Work through the data below and give the number of lines holding "about", nothing more.

*** Opening TASK DATA ***

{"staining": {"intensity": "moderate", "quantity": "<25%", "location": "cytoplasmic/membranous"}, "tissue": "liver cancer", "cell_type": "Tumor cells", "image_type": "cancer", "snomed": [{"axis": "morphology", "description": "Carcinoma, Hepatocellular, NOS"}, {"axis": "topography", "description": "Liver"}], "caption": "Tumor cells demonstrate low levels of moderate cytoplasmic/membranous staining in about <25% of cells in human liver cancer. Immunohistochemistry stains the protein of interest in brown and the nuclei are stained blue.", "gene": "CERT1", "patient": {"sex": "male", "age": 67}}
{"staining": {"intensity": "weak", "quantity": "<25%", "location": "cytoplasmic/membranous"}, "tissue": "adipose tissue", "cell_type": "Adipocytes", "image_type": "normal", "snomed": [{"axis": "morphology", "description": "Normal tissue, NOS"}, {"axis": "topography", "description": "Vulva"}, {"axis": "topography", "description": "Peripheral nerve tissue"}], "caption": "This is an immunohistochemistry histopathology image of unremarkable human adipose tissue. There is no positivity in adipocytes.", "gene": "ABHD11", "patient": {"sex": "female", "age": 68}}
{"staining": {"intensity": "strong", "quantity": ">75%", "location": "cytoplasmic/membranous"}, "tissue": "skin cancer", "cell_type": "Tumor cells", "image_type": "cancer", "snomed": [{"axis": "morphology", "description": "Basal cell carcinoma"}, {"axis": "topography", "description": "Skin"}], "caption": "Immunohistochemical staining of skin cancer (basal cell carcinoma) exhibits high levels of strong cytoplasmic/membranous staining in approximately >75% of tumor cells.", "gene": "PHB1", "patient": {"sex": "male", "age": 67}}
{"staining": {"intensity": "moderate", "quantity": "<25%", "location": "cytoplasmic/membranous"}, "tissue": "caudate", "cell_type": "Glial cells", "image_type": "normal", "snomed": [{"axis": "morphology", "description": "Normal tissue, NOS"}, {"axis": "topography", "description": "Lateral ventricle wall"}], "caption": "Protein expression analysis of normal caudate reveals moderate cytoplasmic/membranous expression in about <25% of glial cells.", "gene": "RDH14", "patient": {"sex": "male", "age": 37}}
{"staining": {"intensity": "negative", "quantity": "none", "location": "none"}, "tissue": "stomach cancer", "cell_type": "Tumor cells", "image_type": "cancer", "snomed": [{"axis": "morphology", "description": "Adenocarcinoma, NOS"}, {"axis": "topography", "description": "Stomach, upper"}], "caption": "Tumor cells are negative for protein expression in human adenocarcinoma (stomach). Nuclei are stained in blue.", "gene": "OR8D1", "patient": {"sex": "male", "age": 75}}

*** Closing TASK DATA ***

COMPLETED TASK —
2